What needs to be done: From the source data below, extract every line that contains the word "hard", matching its case exactly.

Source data
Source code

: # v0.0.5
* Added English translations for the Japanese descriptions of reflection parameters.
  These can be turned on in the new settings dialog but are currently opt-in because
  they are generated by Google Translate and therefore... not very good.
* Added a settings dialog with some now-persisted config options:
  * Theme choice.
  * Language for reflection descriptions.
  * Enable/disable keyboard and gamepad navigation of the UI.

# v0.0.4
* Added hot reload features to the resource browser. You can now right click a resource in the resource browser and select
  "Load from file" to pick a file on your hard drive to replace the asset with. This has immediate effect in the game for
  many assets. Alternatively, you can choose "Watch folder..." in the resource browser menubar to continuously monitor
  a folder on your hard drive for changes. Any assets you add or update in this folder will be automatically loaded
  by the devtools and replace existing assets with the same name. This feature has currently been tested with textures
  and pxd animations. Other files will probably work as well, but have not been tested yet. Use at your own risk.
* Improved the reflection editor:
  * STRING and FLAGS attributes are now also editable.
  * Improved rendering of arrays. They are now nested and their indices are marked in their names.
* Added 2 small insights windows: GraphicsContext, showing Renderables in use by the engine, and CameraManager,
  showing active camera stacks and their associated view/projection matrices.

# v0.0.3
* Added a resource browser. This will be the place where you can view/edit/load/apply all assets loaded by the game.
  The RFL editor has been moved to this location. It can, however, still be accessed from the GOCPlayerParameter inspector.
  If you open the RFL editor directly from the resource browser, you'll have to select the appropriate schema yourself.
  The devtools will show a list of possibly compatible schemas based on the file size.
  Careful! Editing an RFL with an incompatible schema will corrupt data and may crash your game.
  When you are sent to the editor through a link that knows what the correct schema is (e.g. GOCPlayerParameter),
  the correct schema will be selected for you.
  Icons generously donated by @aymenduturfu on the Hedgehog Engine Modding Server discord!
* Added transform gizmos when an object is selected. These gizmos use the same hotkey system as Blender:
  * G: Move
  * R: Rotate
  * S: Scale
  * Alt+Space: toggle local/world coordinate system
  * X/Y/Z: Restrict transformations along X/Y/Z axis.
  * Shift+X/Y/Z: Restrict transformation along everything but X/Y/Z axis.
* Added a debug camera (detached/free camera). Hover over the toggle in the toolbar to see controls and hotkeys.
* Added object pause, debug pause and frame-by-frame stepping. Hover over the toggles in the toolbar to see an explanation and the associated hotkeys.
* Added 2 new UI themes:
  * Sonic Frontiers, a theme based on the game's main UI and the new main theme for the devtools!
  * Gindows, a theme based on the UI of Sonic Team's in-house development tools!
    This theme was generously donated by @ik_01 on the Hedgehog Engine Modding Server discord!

Final answer:
  "Load from file" to pick a file on your hard drive to replace the asset with. This has immediate effect in the game for
  a folder on your hard drive for changes. Any assets you add or update in this folder will be automatically loaded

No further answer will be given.